In other words, the pandemic was a period of survival rather than innovation for most businesses.
Cash reserves, risk insolvency, and late payments among top SME liabilities
Small businesses don’t have sufficient financial safety nets compared to their larger-sized counterparts. A 2023 Business Insights and Conditions Survey measured financial health by examining cash reserves.
The survey determined that the highest concentration of entities with no cash reserves lies among micro-businesses with 0-9 employees, followed by small businesses with 10-49 employees.
The divide between medium and large enterprises versus SMEs is further observed in this context. Less than one in three small businesses estimate their cash reserves to last beyond six months compared to 40% of larger enterprises.
Risk insolvency was highlighted as a potential risk to SMEs. Cost increases in the first six months of 2023 were at their highest since 2008.
Recent price hikes massively affected small business growth and forced 38.7% to absorb costs. 19.9% had to pass additional costs to customers, while 8.9% changed suppliers.
5.1% needed to seek financial support, and 3.4% reduced staff work hours. Others turned to discontinued lines (2.1%) and scaled-down workspaces (1.7%) to minimise the implications of price increases.
Another issue that affects small business growth is late payments, which results in significant cash flow issues. According to Xero Small Business Index data, late payments hit a three-year high in the autumn of 2023.
Falling demand and COVID-19 influence current business concerns and trends
The various trends in business concerns help determine the shift from one economic context to another. For example, the top concern of October last year was the falling demand for goods and services.

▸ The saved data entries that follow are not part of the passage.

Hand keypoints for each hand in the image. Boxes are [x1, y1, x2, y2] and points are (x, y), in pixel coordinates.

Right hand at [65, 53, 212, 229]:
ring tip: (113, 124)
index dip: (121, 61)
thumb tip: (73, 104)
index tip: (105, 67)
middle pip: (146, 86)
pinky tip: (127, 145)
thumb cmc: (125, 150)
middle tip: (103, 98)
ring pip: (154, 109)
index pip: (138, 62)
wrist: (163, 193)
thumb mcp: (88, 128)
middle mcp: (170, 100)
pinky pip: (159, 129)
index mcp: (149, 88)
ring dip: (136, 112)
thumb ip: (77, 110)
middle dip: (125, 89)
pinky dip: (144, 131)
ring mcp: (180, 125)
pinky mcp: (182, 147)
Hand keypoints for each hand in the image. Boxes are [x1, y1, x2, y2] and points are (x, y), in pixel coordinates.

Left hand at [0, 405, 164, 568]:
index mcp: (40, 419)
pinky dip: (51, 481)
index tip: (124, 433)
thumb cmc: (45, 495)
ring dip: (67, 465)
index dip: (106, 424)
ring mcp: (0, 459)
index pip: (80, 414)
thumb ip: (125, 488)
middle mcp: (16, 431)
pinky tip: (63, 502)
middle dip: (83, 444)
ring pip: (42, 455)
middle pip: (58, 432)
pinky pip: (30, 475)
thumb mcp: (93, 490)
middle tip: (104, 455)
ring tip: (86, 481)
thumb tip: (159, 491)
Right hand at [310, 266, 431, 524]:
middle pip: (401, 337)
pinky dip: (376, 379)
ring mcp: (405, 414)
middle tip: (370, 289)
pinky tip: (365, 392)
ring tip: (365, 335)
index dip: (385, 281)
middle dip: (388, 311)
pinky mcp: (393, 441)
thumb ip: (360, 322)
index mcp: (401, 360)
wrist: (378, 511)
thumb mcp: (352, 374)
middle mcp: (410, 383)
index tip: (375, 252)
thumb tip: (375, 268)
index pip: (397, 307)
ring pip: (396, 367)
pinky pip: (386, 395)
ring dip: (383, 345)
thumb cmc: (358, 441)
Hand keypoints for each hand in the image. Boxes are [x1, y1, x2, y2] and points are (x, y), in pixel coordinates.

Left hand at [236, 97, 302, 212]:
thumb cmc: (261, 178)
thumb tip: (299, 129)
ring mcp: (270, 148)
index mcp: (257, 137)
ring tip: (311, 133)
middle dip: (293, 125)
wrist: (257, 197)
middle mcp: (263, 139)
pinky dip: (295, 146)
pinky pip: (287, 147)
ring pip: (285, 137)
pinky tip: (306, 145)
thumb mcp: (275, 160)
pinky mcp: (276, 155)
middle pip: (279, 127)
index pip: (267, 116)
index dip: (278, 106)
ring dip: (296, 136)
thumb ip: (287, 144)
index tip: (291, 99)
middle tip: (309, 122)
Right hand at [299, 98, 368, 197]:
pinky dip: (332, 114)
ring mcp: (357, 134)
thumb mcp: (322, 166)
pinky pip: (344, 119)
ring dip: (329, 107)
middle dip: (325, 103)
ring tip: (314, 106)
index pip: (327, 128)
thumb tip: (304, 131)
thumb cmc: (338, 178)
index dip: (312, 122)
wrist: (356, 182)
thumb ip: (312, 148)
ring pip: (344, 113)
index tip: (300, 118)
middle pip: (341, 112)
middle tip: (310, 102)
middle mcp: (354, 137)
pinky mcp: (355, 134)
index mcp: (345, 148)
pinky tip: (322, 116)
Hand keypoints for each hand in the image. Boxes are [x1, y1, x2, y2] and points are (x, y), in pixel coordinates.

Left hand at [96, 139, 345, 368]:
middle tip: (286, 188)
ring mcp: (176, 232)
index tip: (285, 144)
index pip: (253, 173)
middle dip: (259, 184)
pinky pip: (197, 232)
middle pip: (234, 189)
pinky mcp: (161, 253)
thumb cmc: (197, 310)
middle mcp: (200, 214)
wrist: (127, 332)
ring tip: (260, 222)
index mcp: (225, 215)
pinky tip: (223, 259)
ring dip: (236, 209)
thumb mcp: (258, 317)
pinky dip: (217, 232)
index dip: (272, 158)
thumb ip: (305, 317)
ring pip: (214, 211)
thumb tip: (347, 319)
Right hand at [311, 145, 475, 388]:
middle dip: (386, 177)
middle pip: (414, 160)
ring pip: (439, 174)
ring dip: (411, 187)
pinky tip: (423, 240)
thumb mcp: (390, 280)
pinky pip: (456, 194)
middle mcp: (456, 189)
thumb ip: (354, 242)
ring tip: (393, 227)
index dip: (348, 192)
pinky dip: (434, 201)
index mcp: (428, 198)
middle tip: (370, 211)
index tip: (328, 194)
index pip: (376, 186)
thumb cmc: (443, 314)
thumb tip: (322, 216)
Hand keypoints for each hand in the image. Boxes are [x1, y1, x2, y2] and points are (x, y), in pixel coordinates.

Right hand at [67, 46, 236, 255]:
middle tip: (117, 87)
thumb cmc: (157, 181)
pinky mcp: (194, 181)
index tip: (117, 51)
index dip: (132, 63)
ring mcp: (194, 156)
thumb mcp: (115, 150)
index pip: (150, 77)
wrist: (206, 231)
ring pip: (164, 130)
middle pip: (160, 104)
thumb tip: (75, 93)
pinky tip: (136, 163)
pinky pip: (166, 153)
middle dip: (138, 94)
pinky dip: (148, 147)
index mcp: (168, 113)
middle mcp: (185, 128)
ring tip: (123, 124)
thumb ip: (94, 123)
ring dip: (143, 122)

14.1% of businesses felt the effects of consumers watching their pennies due to the rising cost of living. Other top concerns were energy prices (11%) and inflation of goods and services (12%).
Many businesses reorganised and turned to remote and hybrid working during the past four years. Post-pandemic, 18.9% of UK businesses consider homeworking a permanent option.

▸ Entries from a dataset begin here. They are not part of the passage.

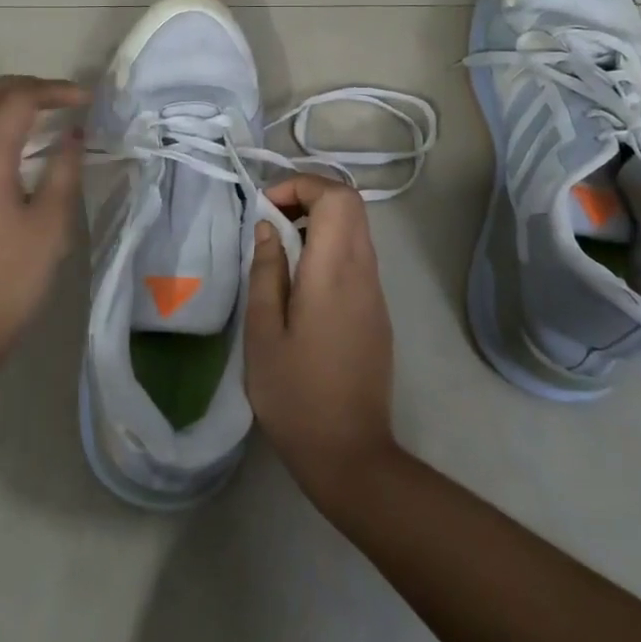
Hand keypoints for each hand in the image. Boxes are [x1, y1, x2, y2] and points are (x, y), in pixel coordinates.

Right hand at [245, 175, 398, 505]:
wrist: (351, 454)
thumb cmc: (296, 395)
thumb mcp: (263, 332)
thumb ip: (266, 271)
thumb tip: (267, 228)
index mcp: (335, 271)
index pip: (336, 196)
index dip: (301, 186)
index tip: (265, 208)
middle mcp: (363, 272)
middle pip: (350, 205)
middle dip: (309, 197)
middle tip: (270, 221)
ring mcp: (375, 292)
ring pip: (355, 229)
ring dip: (318, 222)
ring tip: (279, 249)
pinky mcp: (377, 312)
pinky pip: (356, 257)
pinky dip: (328, 247)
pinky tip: (299, 282)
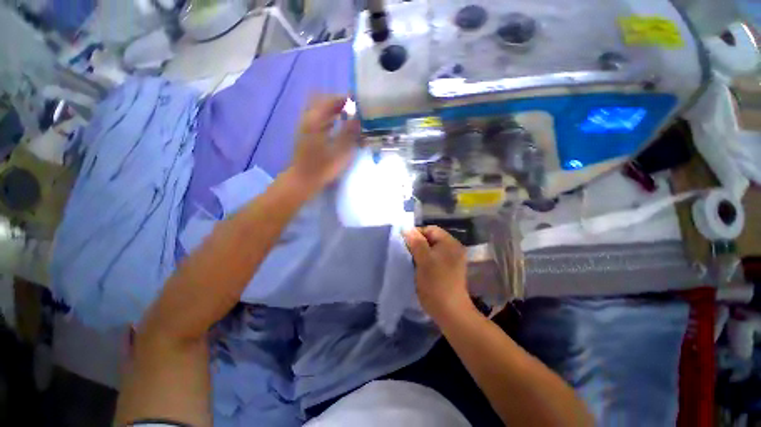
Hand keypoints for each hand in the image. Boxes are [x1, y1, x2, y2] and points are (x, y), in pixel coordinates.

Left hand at [288, 95, 359, 193]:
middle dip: (337, 102)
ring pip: (319, 109)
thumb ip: (349, 133)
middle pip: (321, 100)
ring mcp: (306, 126)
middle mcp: (308, 119)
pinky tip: (338, 125)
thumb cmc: (322, 167)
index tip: (358, 102)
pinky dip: (329, 117)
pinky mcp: (307, 133)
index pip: (329, 100)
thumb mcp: (340, 151)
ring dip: (333, 109)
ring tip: (348, 116)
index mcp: (314, 120)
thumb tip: (358, 118)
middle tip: (352, 109)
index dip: (344, 98)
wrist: (303, 180)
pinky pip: (318, 118)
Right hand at [402, 226, 472, 320]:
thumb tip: (406, 228)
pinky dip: (426, 261)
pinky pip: (435, 258)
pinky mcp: (450, 270)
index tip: (405, 244)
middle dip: (418, 244)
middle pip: (431, 239)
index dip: (416, 234)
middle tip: (407, 253)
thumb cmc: (435, 283)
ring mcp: (453, 260)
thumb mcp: (423, 260)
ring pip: (432, 249)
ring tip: (412, 261)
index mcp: (450, 243)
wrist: (450, 312)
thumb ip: (416, 242)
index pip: (430, 229)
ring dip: (421, 253)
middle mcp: (453, 248)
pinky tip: (419, 268)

As lockdowns lifted, hybrid working became more common. 22% of SMEs and large companies have staff working from home one to two days a week.

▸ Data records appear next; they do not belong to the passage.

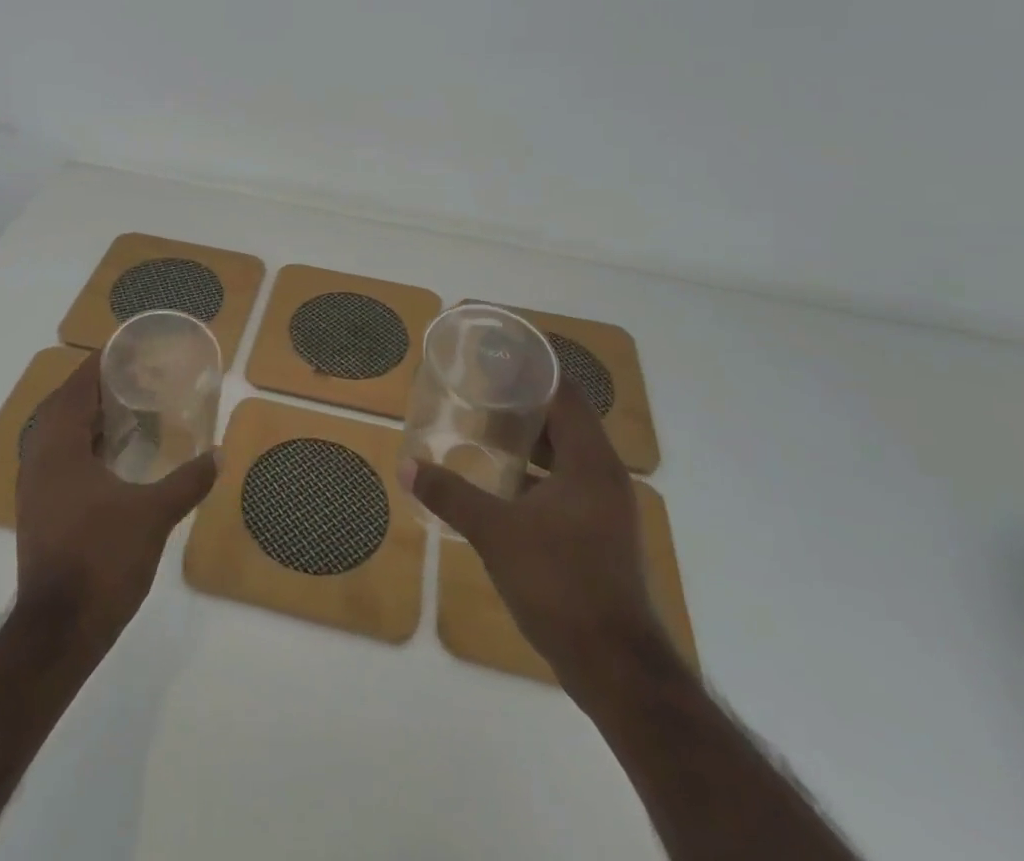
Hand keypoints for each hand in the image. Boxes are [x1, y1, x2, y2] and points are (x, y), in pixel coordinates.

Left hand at [14, 352, 219, 646]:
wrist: (59, 632)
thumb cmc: (102, 560)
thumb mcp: (153, 516)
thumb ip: (187, 481)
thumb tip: (218, 454)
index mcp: (59, 448)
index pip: (75, 388)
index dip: (98, 364)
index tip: (127, 350)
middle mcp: (39, 460)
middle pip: (63, 407)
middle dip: (95, 389)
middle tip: (134, 379)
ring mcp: (35, 489)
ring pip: (58, 435)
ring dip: (87, 418)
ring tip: (127, 412)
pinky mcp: (39, 512)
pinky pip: (59, 460)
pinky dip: (83, 446)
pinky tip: (113, 459)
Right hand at [401, 380, 671, 709]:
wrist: (617, 670)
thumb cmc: (560, 584)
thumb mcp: (496, 533)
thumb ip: (450, 494)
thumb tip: (406, 464)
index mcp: (591, 462)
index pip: (565, 393)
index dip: (534, 368)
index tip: (498, 353)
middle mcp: (606, 476)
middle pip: (566, 421)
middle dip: (524, 402)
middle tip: (480, 388)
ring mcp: (608, 509)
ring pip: (567, 456)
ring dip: (531, 441)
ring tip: (485, 428)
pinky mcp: (602, 536)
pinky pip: (568, 485)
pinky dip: (538, 474)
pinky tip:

Help to Grow campaign launched to help UK SMEs exclusively
2024 is the year of the SMEs, according to the government. And with that, an improved Help to Grow campaign was launched to foster small business growth.
A website will compile resources aspiring entrepreneurs need to succeed, such as a step-by-step guide on setting up a business.
Help to Grow management courses will also be available for SMEs. The 90% subsidised scheme is a 12-week programme that helps improve leadership and management skills.
A new Small Business Council will also launch next month. With SME leaders at the forefront, the council will be the voice of small businesses nationwide.
From Brexit to the pandemic, SMEs became a major economic player by overcoming the UK’s unique social and political backdrop. Hopefully, the Help to Grow campaign will provide a stable support network for small business owners.
There is no doubt that the past few years have been tough for small businesses and many haven’t made it through. But the challenges haven’t stopped.
Brexit is still posing challenges, not just for those small businesses that export the EU. Border checks and additional documentation and costs make trading with the block more difficult and costly.
Prices are still high, even if inflation is slowing down. High interest rates make borrowing more expensive and, for some, not viable.
A labour and skills shortage makes it difficult for small businesses to find the right staff. The government might see 2024 as the year of SMEs, but that doesn’t seem to translate into support.
The Help To Grow campaign might have some positive aspects, but it won’t help SMEs to overcome the many challenges they are facing.
Small business growth will continue to be slow, unless there is real support in place.